>>>
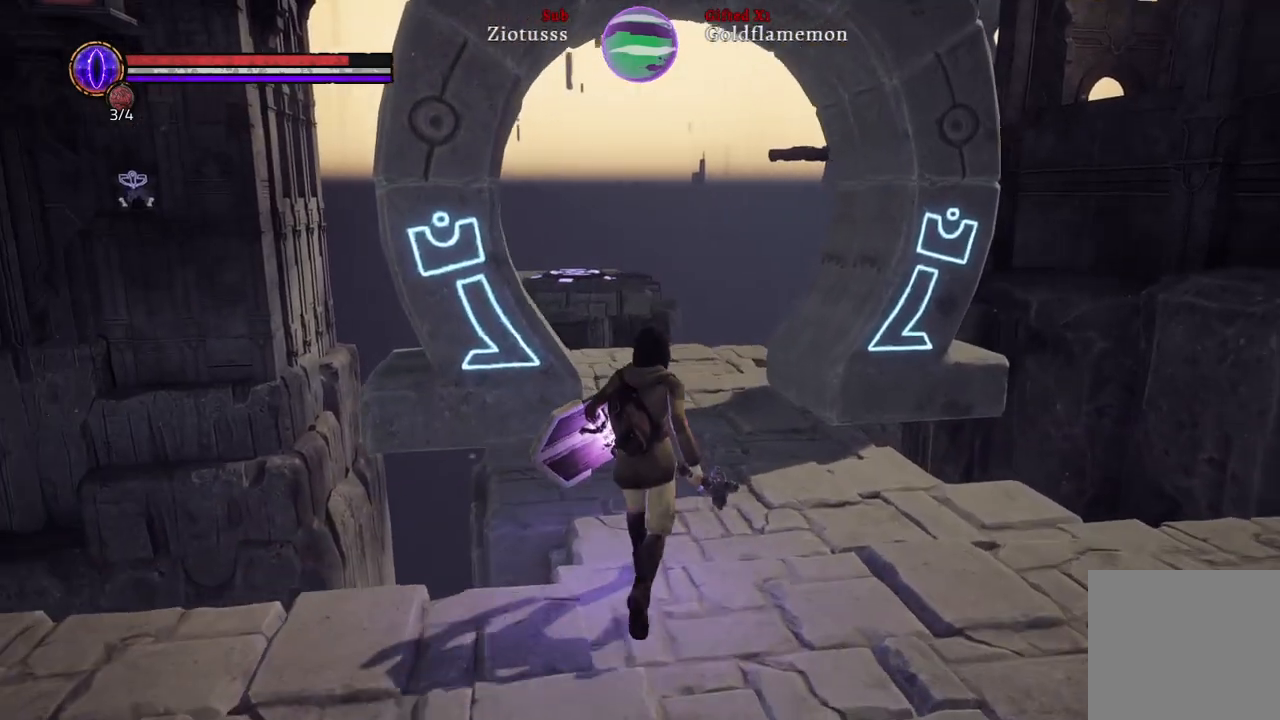
{"buttons": [], "left_stick": "up", "right_stick": "left", "events": []}
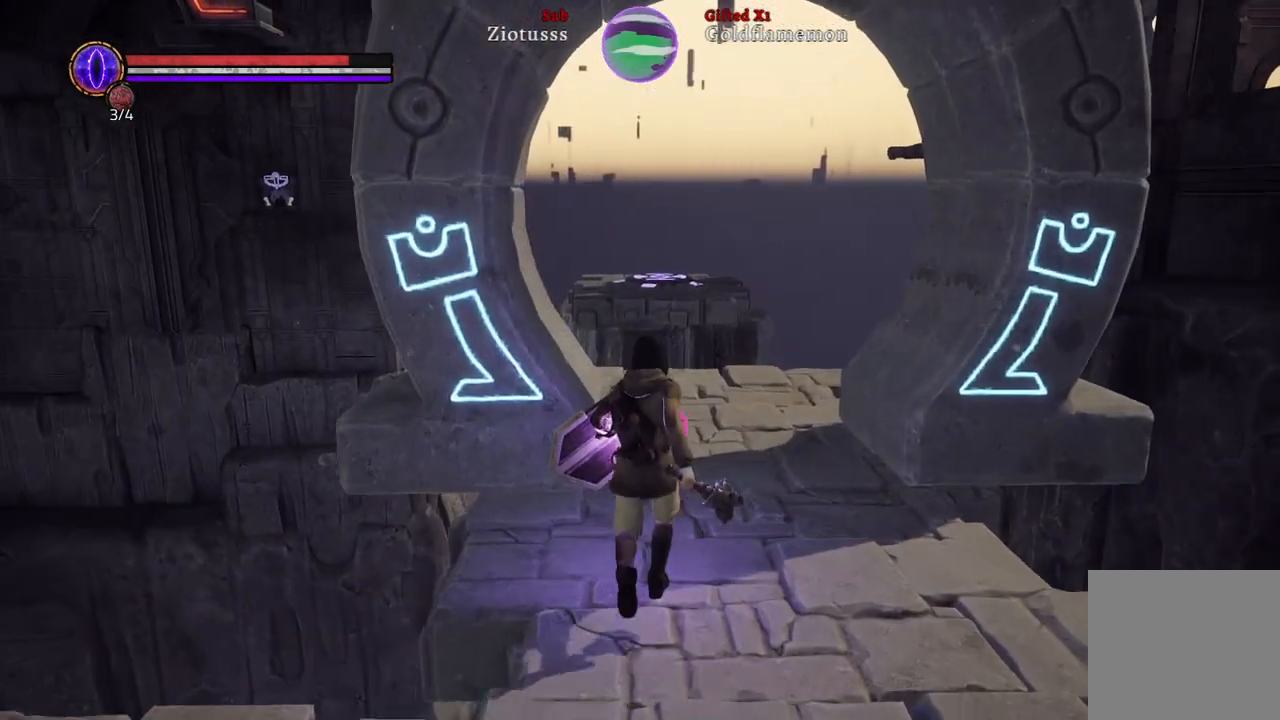
{"buttons": [], "left_stick": "up", "right_stick": "center", "events": [[333, "right_stick", "center"]]}
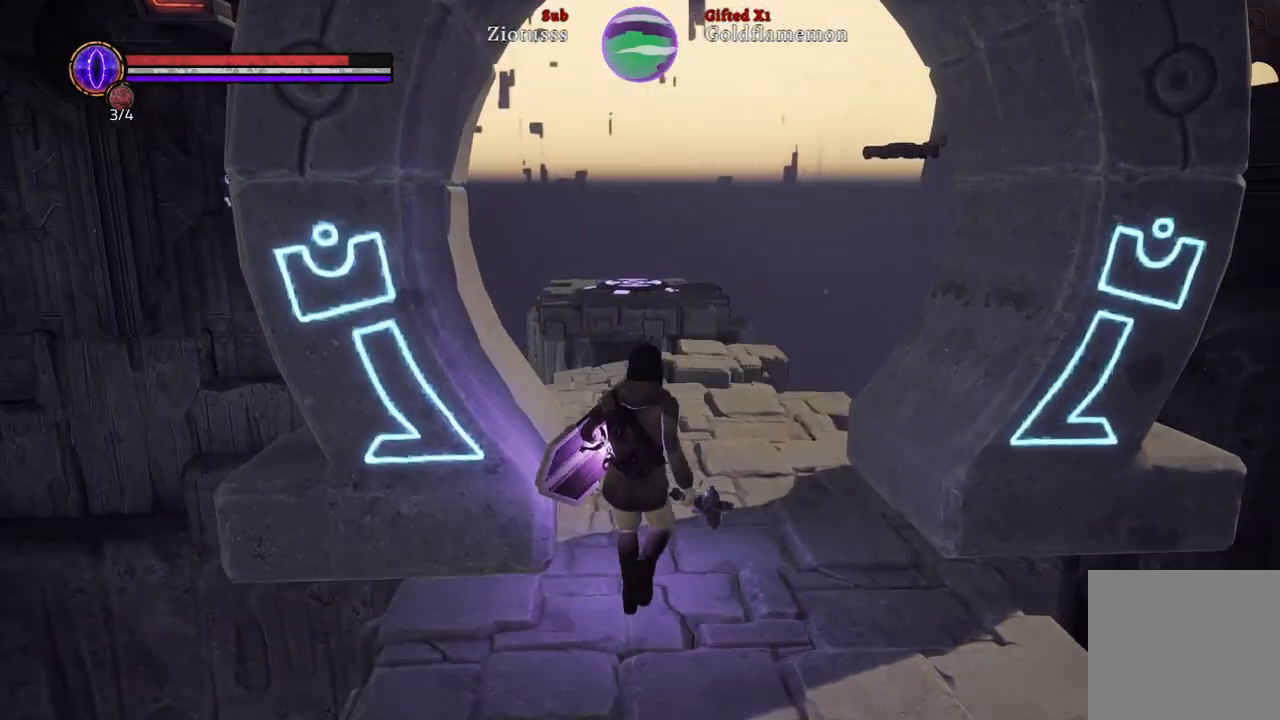
{"buttons": [], "left_stick": "up", "right_stick": "center", "events": []}
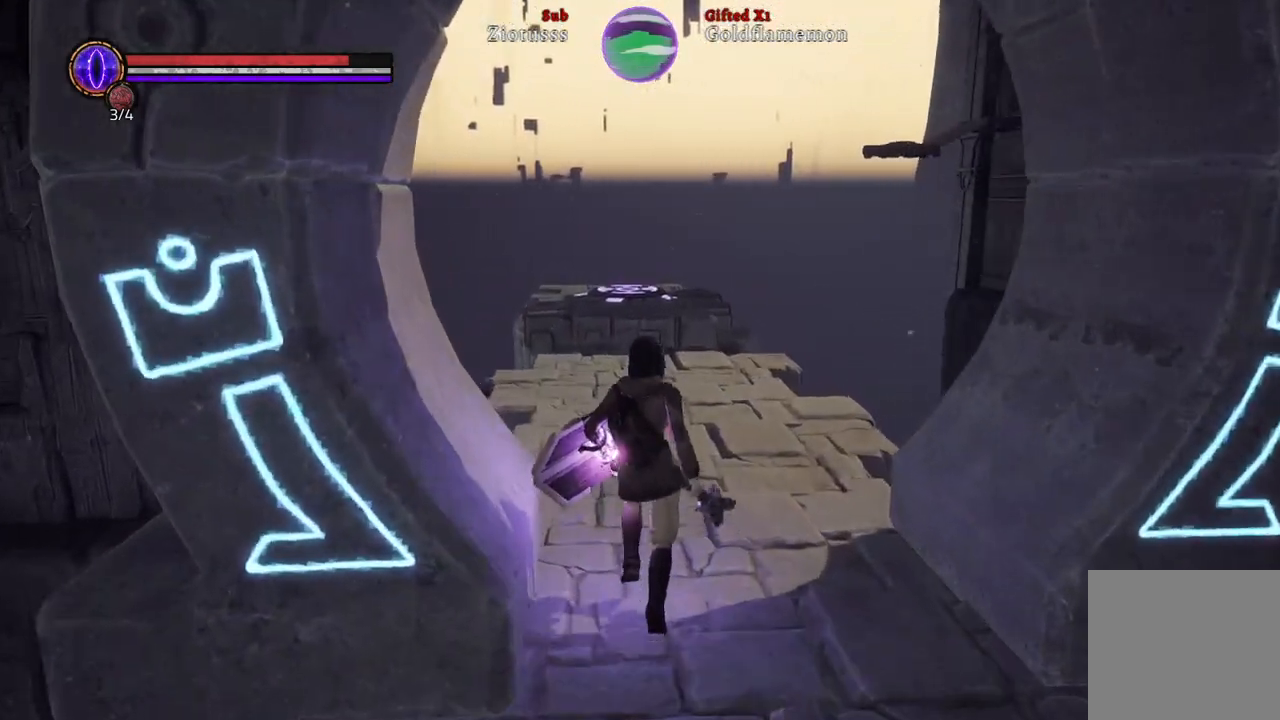
{"buttons": [], "left_stick": "up", "right_stick": "center", "events": []}
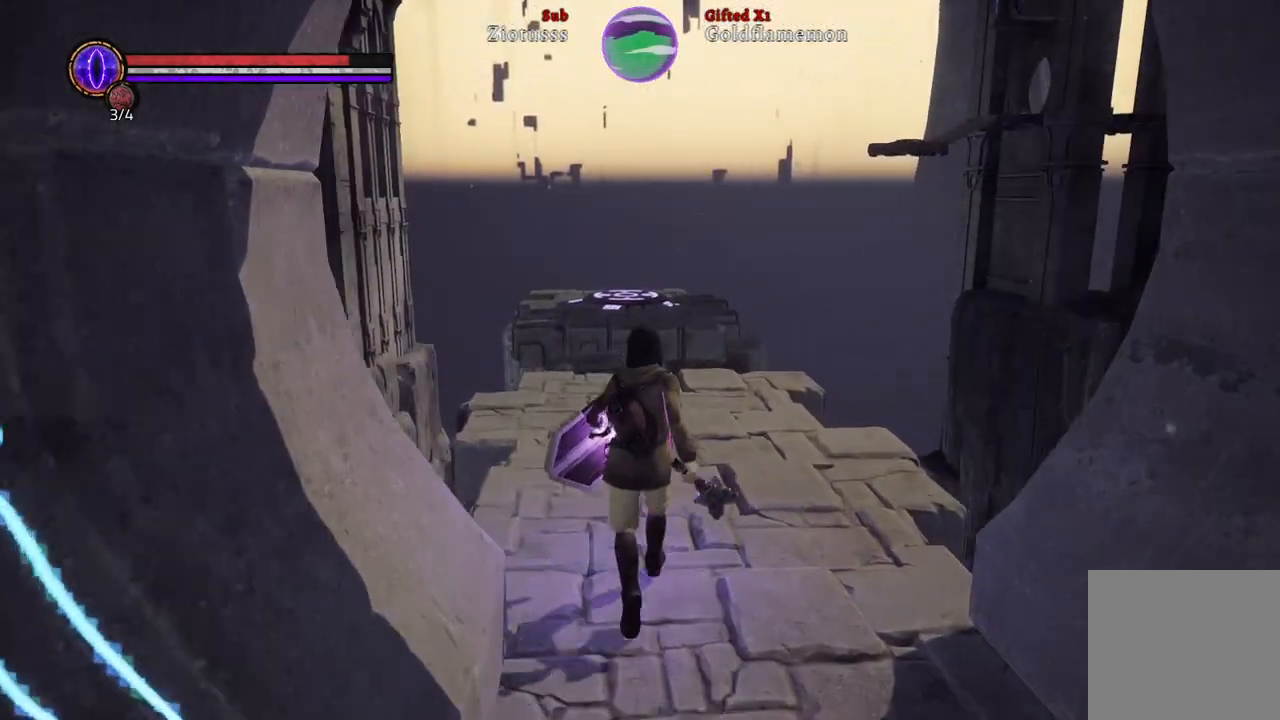
{"buttons": [], "left_stick": "up", "right_stick": "center", "events": []}
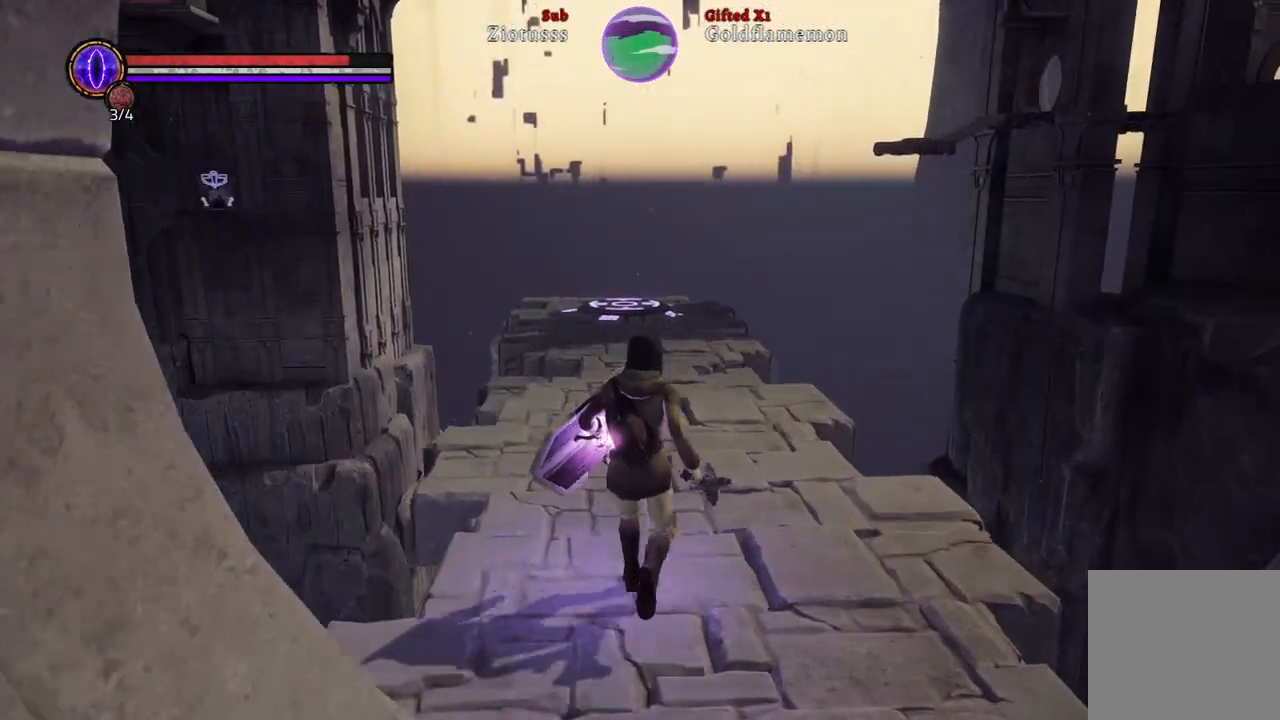
{"buttons": [], "left_stick": "up", "right_stick": "left", "events": [[483, "right_stick", "left"]]}
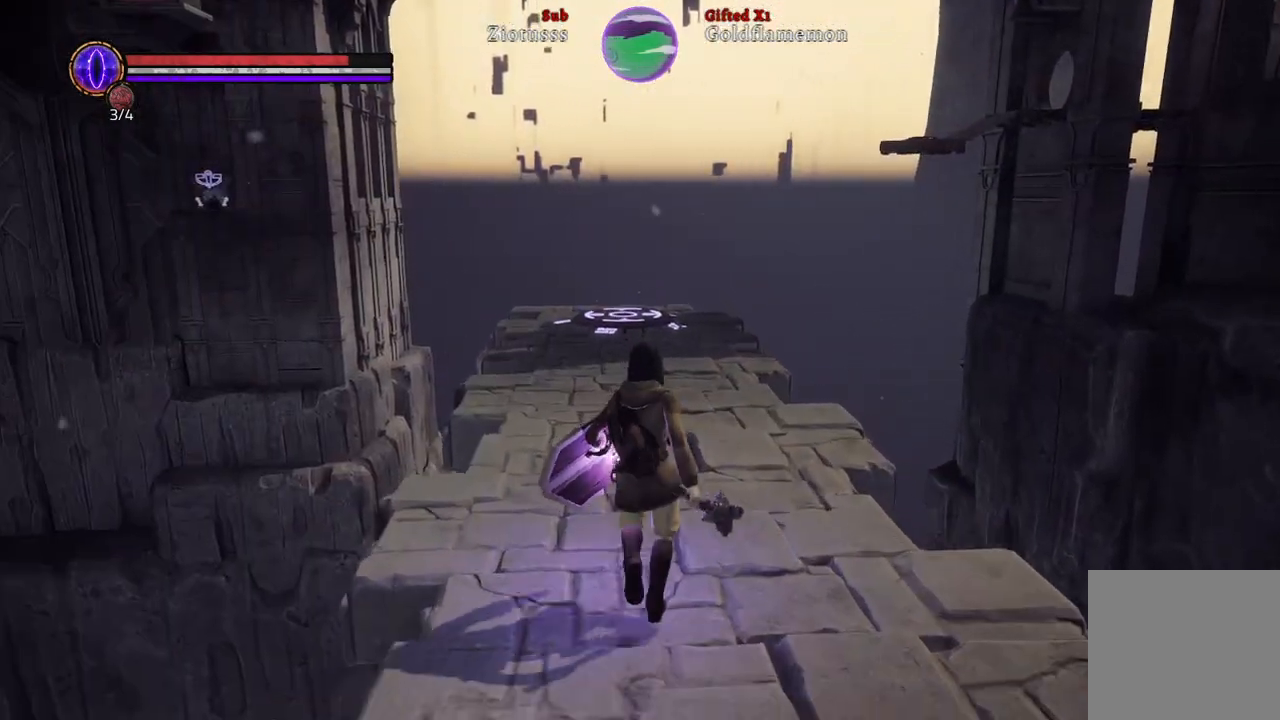
{"buttons": [], "left_stick": "up", "right_stick": "left", "events": []}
<<<
**INSTRUCTIONS FOR THE TASK**
The entries above need to be repeated word for word, minus their pictures.

**SOLUTION FOR THIS EXERCISE**
{"buttons": [], "left_stick": "up", "right_stick": "left", "events": []}
{"buttons": [], "left_stick": "up", "right_stick": "center", "events": [[333, "right_stick", "center"]]}
{"buttons": [], "left_stick": "up", "right_stick": "center", "events": []}
{"buttons": [], "left_stick": "up", "right_stick": "center", "events": []}
{"buttons": [], "left_stick": "up", "right_stick": "center", "events": []}
{"buttons": [], "left_stick": "up", "right_stick": "left", "events": [[483, "right_stick", "left"]]}
{"buttons": [], "left_stick": "up", "right_stick": "left", "events": []}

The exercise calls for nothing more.